I almost didn't go to the funeral today. We met my parents for breakfast, and I had all but decided that I shouldn't go, since I was going with the wrong attitude. As I watched my parents drive off, I changed my mind. We raced home, I took the world's fastest shower and we took off. Too late for the final wake, we went directly to the church, and got there just as the casket was carried into the church.

I saw my mom and dad through the door, and we went in down the side aisle. My dad gave me a very sad smile, and I felt he wasn't really surprised, but glad to see us there. We sat behind my parents and one of my aunts, and next to two of my cousins.

From where I was sitting, all I could see of my newly widowed aunt was the back of her head and shoulders. She was flanked on either side by her two children; one slightly younger than me and the other about 20 years older (it's quite a story).

I don't know what started it. The soft, sad music might have helped, but suddenly I stopped thinking of how much I didn't like that woman. What I saw was a woman suddenly alone. After nearly 60 years of involvement (like I said, a long story), she was alone. I felt her fear, her sadness. I suddenly felt like I was sitting in that front pew, and it was one of my parents in that horridly cold cloth draped box on wheels. And the tears began. Not for her exactly, not for her kids exactly, but for loneliness and sadness in general.

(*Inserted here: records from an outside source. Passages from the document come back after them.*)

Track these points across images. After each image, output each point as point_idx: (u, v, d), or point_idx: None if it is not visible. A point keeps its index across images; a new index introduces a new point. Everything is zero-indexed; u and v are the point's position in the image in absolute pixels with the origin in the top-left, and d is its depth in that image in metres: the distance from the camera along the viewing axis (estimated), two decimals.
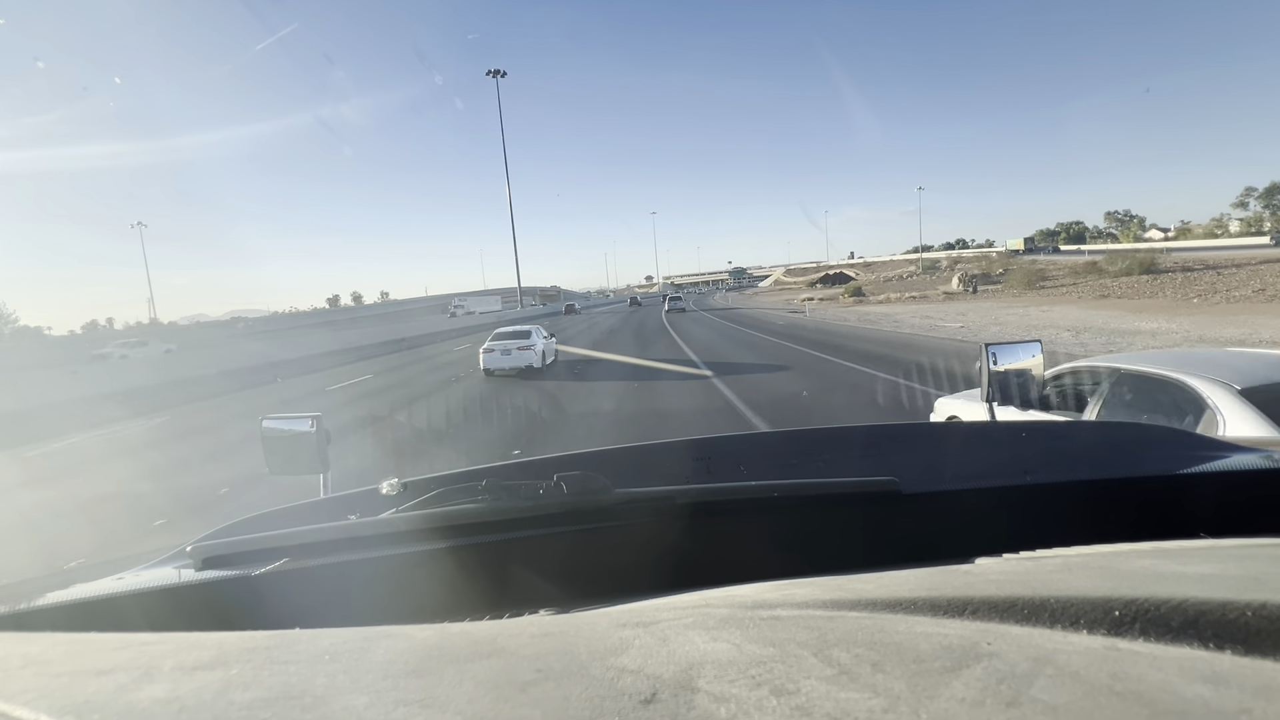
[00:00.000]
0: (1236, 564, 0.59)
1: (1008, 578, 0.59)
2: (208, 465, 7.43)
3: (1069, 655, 0.39)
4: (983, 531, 0.99)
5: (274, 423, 1.60)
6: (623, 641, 0.49)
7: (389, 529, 1.03)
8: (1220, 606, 0.42)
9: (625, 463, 1.42)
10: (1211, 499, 1.14)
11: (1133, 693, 0.34)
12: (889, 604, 0.54)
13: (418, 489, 1.18)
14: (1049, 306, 25.09)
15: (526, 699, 0.39)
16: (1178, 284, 27.70)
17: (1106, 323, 17.58)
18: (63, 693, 0.41)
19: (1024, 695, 0.35)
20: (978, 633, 0.44)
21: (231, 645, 0.51)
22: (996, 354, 1.74)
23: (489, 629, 0.58)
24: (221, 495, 5.98)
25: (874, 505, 1.11)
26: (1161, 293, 25.76)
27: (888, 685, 0.38)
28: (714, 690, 0.39)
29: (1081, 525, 1.11)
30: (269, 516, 1.24)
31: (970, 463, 1.36)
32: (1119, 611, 0.44)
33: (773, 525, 1.12)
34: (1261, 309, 18.12)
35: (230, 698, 0.40)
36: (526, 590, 1.05)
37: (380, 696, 0.40)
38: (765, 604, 0.59)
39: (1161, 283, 29.20)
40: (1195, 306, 20.50)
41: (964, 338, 15.92)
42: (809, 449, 1.52)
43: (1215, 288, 24.41)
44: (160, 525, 5.20)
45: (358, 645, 0.50)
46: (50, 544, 4.99)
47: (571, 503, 1.05)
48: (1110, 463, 1.28)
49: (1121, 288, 29.68)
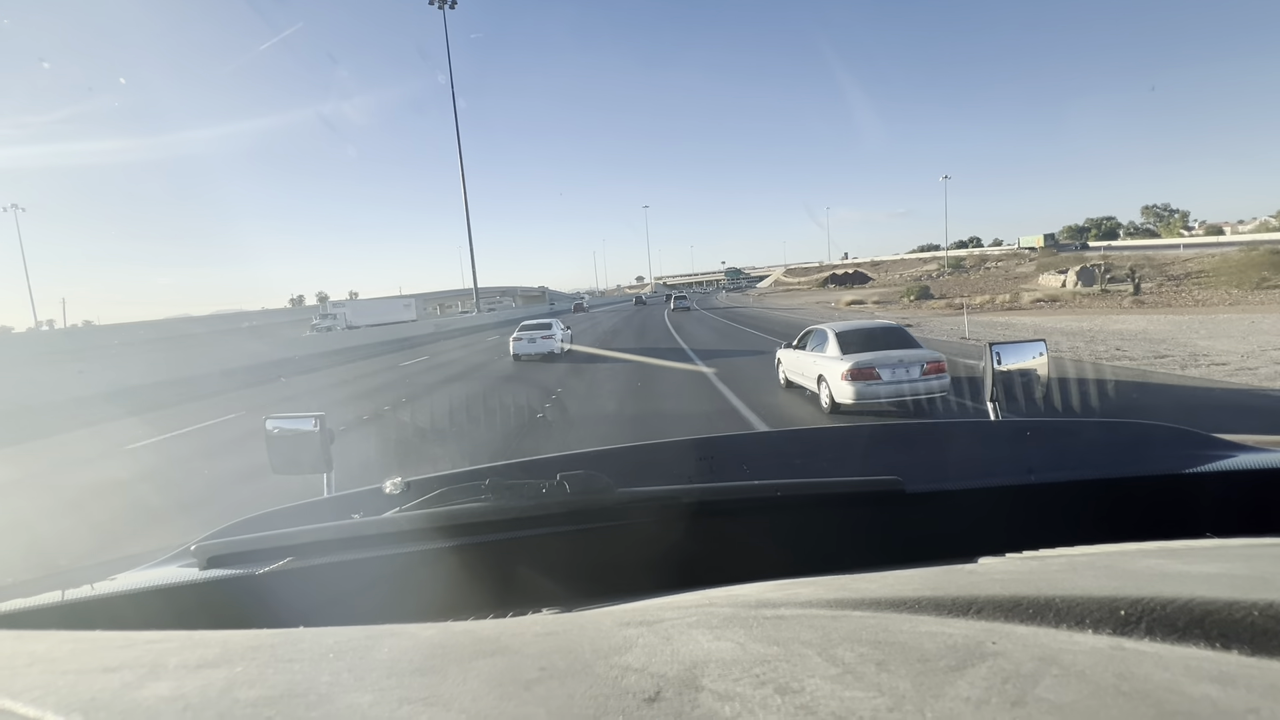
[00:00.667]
0: (1243, 563, 0.59)
1: (1012, 577, 0.59)
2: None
3: (1074, 655, 0.39)
4: (987, 531, 0.98)
5: (278, 422, 1.61)
6: (627, 640, 0.49)
7: (392, 528, 1.03)
8: (1227, 606, 0.42)
9: (628, 462, 1.42)
10: (1217, 498, 1.13)
11: (1139, 692, 0.34)
12: (893, 603, 0.54)
13: (421, 488, 1.18)
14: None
15: (531, 697, 0.39)
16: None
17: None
18: (69, 690, 0.42)
19: (1029, 695, 0.35)
20: (982, 632, 0.44)
21: (236, 643, 0.51)
22: (1001, 353, 1.74)
23: (493, 628, 0.58)
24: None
25: (878, 504, 1.11)
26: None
27: (892, 684, 0.37)
28: (718, 689, 0.39)
29: (1086, 524, 1.10)
30: (272, 516, 1.24)
31: (974, 462, 1.36)
32: (1125, 611, 0.44)
33: (776, 524, 1.12)
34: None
35: (235, 695, 0.40)
36: (530, 589, 1.05)
37: (384, 695, 0.40)
38: (769, 603, 0.59)
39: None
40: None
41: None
42: (812, 448, 1.52)
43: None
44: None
45: (362, 644, 0.50)
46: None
47: (574, 502, 1.05)
48: (1115, 462, 1.27)
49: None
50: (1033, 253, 69.24)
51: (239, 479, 6.86)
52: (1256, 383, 9.02)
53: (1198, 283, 27.63)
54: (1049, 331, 16.68)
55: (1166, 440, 1.37)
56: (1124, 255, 48.09)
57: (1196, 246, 44.20)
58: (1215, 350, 11.72)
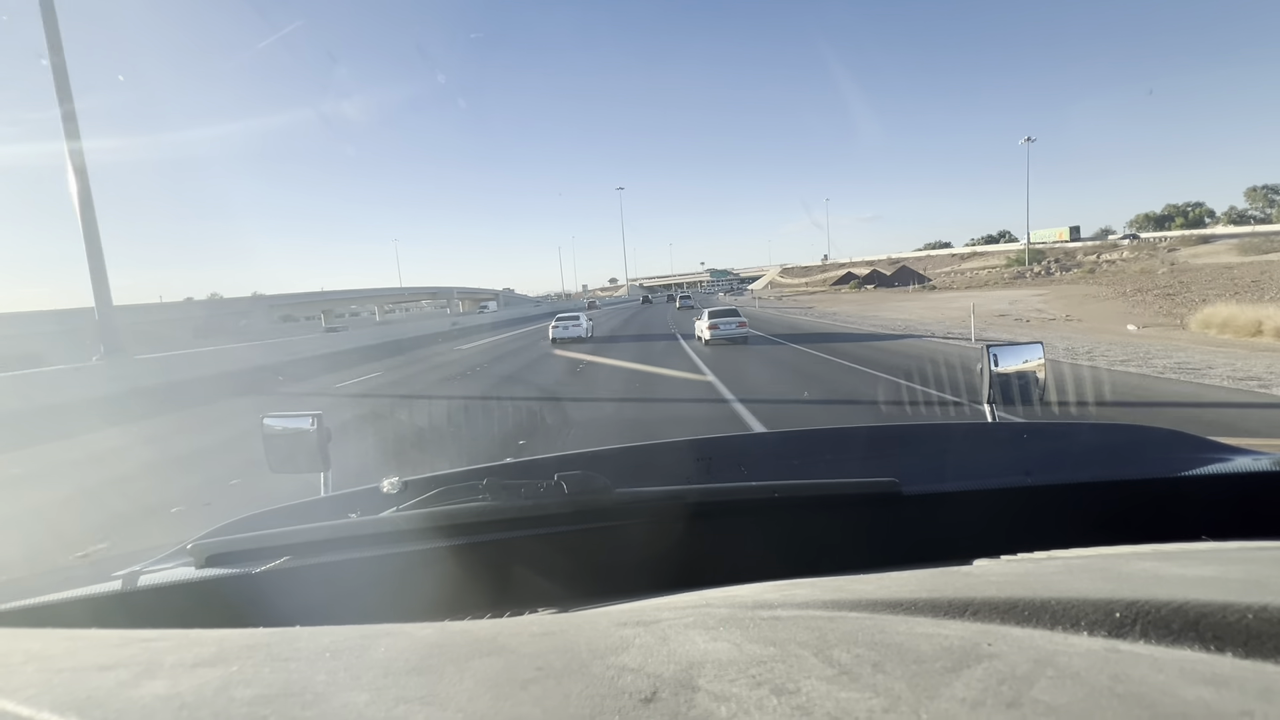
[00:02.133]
0: (1238, 566, 0.59)
1: (1008, 579, 0.59)
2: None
3: (1070, 657, 0.39)
4: (983, 532, 0.99)
5: (275, 420, 1.60)
6: (623, 640, 0.49)
7: (390, 527, 1.03)
8: (1221, 609, 0.42)
9: (626, 462, 1.42)
10: (1212, 501, 1.14)
11: (1134, 695, 0.34)
12: (890, 605, 0.54)
13: (418, 487, 1.18)
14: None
15: (527, 697, 0.39)
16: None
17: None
18: (64, 689, 0.42)
19: (1025, 696, 0.35)
20: (978, 634, 0.44)
21: (232, 642, 0.51)
22: (997, 355, 1.74)
23: (489, 627, 0.58)
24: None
25: (875, 506, 1.11)
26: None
27: (888, 685, 0.38)
28: (714, 689, 0.39)
29: (1082, 527, 1.11)
30: (269, 514, 1.24)
31: (971, 464, 1.36)
32: (1120, 613, 0.44)
33: (773, 525, 1.12)
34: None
35: (231, 694, 0.40)
36: (527, 589, 1.05)
37: (381, 694, 0.40)
38: (766, 604, 0.59)
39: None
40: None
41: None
42: (810, 449, 1.52)
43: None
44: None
45: (358, 643, 0.50)
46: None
47: (572, 502, 1.05)
48: (1111, 464, 1.28)
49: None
50: (1131, 241, 57.01)
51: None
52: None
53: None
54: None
55: (1162, 443, 1.37)
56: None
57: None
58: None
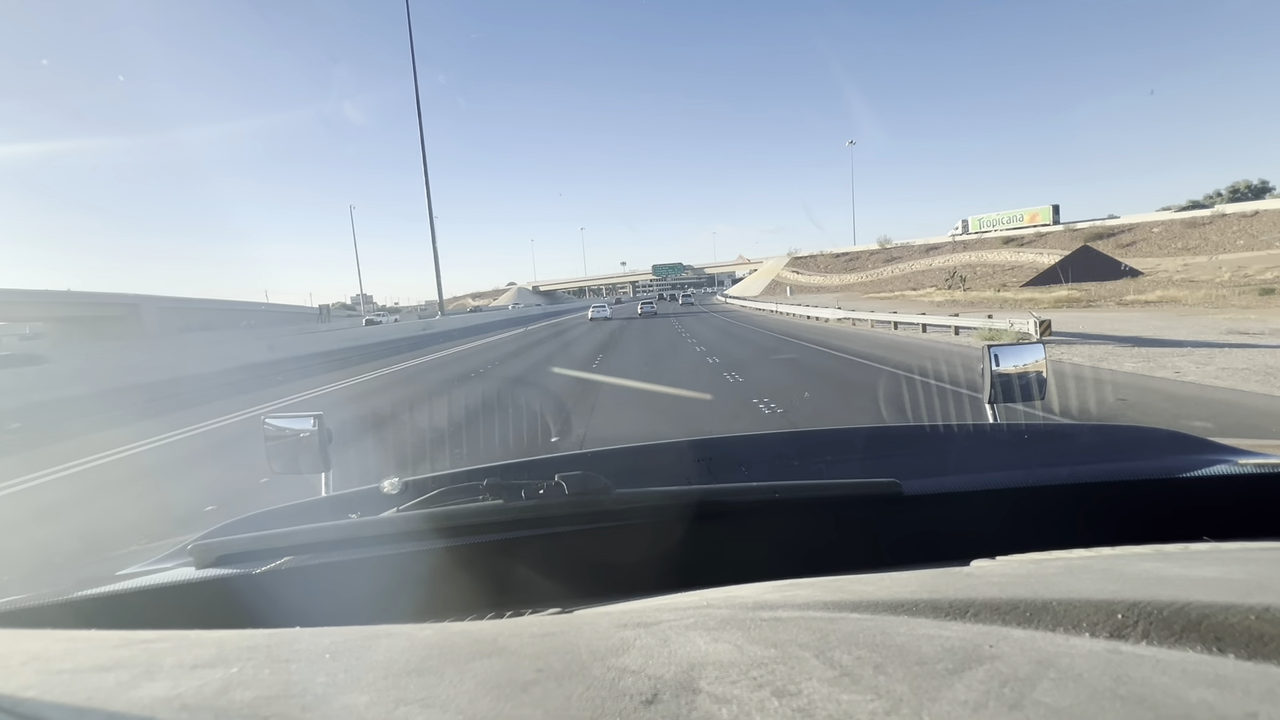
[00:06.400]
0: (1240, 567, 0.59)
1: (1009, 580, 0.59)
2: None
3: (1072, 658, 0.39)
4: (984, 533, 0.98)
5: (276, 421, 1.60)
6: (624, 642, 0.49)
7: (390, 528, 1.03)
8: (1223, 610, 0.42)
9: (626, 463, 1.42)
10: (1214, 502, 1.13)
11: (1136, 696, 0.34)
12: (890, 606, 0.54)
13: (419, 488, 1.18)
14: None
15: (528, 699, 0.39)
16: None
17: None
18: (64, 690, 0.41)
19: (1027, 698, 0.35)
20: (980, 635, 0.44)
21: (232, 643, 0.51)
22: (999, 355, 1.74)
23: (490, 628, 0.58)
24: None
25: (875, 507, 1.11)
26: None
27: (890, 687, 0.37)
28: (715, 691, 0.39)
29: (1084, 528, 1.10)
30: (269, 515, 1.24)
31: (972, 464, 1.36)
32: (1122, 614, 0.44)
33: (774, 526, 1.12)
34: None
35: (231, 696, 0.40)
36: (527, 590, 1.05)
37: (381, 695, 0.40)
38: (767, 605, 0.59)
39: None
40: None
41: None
42: (810, 450, 1.52)
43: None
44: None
45: (358, 644, 0.50)
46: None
47: (572, 503, 1.05)
48: (1113, 465, 1.27)
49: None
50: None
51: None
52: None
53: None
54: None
55: (1163, 444, 1.37)
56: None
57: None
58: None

When it ended, and the funeral directors came to wheel the casket out of the church, I felt her inner cry, I saw her hold back from clutching at the box, not yet wanting it to go, knowing that as soon as she allowed it to go, she would no longer be married. She no longer had her husband. It was just her. All alone. I wanted to stop the box from leaving, I wanted it all to not be sad.

I looked toward the front of the church. Catholic churches can be so gawdy. This one was completely decked out. Two days ago it was alive in celebration of the coming of the Son. And today it was filled with sadness of the passing of one. I should know better, but I can't make myself celebrate death as one going on to be with God. Sometimes I can eventually get to that place, but not for awhile. The warm celebratory feeling of the alter was in stark contrast to the cold echoey pews.

Before we left for the cemetery, I took several long minutes hugging my favorite aunt, and my mom, and looking at the building from which we all exited. Churches, especially old churches, have seen so much, have celebrated so much history. So many new beginnings, so many endings. So many wonderful celebrations, births, baptisms, first communions, confirmations, weddings. And so many sad endings.

This particular church, so sad today,

held a particular celebratory event just over 50 years ago, when my parents walked down that aisle together.

In many ways, this building I sat in and cried in today was really my beginning. And I guess it was so very sad because I just don't want my parents to ever end.